* Task goal: Search the records for lines that contain the word "shadow". Copy them all.

* Data supplied:

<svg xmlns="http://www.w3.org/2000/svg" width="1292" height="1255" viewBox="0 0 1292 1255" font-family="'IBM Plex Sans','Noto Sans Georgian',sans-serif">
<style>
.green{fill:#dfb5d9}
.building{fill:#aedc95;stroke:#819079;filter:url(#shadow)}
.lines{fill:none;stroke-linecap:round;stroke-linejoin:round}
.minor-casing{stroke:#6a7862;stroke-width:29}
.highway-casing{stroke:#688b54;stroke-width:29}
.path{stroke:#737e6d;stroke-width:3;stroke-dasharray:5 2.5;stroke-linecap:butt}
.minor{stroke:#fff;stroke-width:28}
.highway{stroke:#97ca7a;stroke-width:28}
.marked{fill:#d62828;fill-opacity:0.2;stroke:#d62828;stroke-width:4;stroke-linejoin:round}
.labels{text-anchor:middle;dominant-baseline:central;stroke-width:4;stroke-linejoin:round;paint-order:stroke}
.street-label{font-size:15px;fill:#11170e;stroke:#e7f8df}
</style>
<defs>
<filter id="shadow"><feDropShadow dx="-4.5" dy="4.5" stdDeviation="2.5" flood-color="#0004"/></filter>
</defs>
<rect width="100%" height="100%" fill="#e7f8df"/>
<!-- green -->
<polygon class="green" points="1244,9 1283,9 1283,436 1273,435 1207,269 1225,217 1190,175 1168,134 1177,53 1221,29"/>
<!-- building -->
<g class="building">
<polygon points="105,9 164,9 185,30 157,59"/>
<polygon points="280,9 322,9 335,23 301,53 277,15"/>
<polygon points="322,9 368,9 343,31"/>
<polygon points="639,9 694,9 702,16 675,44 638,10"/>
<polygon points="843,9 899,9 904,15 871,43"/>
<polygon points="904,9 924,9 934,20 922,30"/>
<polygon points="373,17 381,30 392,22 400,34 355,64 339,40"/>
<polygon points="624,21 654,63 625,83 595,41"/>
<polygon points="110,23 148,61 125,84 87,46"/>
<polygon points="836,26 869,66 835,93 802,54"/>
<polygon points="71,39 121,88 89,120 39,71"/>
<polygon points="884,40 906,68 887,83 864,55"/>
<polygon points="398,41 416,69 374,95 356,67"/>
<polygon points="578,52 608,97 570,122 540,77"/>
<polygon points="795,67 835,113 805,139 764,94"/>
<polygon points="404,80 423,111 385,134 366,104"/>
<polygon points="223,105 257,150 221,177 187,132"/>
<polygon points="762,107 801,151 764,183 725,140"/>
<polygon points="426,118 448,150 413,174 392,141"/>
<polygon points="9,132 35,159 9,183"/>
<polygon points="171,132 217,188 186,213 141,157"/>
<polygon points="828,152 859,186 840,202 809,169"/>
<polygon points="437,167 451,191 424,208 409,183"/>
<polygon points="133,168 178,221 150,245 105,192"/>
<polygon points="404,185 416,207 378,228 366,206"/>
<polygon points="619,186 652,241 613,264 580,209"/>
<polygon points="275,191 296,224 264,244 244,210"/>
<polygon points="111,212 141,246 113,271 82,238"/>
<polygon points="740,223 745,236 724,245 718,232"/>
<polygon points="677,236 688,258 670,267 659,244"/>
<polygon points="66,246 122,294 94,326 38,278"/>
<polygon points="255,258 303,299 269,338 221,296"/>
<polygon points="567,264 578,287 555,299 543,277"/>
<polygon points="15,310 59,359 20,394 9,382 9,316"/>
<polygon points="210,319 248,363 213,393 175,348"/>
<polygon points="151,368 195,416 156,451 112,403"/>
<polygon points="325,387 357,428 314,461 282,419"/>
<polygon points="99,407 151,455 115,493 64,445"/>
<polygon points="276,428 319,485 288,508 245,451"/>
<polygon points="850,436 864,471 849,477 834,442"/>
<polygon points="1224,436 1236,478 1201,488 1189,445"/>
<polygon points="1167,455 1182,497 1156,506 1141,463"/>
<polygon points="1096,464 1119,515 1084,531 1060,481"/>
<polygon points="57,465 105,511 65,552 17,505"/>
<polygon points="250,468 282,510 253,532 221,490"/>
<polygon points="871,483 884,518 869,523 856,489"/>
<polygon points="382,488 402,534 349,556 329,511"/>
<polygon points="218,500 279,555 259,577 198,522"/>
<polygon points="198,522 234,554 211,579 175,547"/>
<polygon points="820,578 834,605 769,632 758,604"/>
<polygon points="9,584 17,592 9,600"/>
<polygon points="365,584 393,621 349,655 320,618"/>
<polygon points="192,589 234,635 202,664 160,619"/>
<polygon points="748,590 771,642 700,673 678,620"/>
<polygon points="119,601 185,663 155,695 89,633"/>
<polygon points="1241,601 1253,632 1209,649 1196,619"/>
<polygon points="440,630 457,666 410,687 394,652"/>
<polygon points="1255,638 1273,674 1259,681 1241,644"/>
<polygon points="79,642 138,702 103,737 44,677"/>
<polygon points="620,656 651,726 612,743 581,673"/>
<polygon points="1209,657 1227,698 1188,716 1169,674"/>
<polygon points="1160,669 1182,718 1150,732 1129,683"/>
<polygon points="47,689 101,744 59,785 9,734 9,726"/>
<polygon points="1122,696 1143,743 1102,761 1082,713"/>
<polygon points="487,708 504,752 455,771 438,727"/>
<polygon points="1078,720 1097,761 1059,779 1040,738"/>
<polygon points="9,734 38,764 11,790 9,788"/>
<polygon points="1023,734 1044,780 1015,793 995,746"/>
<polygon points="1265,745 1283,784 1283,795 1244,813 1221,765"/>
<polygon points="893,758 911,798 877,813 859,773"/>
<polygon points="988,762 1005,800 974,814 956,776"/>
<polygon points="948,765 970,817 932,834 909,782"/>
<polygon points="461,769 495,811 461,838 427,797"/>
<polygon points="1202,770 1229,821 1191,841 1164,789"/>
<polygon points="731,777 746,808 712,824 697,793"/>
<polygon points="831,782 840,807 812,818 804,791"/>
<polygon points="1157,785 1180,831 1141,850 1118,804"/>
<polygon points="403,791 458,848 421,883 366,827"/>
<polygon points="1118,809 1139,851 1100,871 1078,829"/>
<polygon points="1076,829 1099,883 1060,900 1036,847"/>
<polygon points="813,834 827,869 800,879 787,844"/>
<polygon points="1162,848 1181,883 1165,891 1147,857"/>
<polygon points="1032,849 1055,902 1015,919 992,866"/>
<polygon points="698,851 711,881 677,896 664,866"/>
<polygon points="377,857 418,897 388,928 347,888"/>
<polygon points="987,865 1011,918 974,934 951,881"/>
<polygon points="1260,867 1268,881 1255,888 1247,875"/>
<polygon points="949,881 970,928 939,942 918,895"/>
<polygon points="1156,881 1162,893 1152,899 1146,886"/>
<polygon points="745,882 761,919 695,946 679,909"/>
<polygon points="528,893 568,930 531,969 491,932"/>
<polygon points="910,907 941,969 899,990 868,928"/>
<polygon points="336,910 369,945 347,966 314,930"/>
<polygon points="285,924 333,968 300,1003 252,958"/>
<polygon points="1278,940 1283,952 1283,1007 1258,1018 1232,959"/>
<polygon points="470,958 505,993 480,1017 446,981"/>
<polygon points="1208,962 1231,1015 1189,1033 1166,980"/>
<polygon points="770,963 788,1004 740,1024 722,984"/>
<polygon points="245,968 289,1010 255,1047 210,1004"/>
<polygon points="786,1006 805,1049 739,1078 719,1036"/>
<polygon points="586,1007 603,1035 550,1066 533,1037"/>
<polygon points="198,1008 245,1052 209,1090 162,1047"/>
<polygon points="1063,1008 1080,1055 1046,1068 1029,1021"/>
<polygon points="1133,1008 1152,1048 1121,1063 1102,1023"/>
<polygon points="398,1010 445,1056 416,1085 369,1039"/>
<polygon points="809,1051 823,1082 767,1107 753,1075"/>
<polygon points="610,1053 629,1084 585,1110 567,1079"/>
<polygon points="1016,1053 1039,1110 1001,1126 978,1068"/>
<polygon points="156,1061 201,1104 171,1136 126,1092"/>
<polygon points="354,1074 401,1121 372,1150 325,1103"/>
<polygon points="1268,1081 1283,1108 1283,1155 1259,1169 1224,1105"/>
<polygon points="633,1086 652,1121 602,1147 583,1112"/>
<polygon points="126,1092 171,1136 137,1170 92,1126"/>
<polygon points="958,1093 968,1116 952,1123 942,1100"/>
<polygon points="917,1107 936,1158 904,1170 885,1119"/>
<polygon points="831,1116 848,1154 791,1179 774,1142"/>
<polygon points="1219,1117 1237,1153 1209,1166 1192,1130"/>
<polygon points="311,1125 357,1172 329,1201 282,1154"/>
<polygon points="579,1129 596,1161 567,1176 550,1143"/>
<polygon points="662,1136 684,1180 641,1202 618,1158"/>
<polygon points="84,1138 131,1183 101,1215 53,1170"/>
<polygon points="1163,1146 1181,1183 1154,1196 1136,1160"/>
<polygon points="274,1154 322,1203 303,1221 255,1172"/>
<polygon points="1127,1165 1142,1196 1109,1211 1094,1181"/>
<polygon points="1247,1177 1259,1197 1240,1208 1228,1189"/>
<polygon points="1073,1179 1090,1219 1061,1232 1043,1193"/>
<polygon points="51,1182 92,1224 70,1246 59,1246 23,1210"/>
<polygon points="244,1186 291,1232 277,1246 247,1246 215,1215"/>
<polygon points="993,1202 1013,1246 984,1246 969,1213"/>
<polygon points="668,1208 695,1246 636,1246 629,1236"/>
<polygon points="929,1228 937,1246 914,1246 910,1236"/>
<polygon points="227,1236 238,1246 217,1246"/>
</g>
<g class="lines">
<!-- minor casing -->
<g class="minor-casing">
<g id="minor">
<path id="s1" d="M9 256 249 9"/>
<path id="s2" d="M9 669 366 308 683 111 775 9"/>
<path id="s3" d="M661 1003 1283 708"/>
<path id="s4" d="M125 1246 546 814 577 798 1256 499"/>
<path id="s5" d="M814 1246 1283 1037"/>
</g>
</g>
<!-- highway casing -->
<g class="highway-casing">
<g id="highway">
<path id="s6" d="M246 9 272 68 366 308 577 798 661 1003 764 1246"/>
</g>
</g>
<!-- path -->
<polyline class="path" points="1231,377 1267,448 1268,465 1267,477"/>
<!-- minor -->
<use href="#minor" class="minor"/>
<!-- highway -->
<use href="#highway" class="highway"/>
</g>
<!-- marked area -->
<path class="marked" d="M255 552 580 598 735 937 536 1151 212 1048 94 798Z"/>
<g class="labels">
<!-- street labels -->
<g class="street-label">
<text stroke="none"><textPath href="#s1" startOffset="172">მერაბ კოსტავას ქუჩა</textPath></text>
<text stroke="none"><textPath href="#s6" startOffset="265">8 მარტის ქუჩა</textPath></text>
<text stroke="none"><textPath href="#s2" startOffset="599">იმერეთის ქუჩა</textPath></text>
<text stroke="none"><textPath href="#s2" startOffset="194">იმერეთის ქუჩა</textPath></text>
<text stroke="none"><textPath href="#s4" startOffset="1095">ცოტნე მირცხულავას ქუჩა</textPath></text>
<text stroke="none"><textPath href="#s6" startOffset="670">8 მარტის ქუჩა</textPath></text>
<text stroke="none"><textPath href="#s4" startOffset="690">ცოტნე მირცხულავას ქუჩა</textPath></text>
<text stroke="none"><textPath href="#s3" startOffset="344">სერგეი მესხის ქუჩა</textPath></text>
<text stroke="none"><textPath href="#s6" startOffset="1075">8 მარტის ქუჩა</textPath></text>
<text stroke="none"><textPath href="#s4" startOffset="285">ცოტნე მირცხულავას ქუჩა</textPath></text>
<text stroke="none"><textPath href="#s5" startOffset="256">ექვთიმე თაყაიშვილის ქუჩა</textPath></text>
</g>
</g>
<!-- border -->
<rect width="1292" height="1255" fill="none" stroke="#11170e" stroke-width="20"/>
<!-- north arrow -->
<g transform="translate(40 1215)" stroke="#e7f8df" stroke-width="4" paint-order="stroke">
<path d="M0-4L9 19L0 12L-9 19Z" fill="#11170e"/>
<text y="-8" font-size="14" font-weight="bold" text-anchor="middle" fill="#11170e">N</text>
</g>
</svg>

* Result of the task:
.building{fill:#aedc95;stroke:#819079;filter:url(#shadow)}
<filter id="shadow"><feDropShadow dx="-4.5" dy="4.5" stdDeviation="2.5" flood-color="#0004"/></filter>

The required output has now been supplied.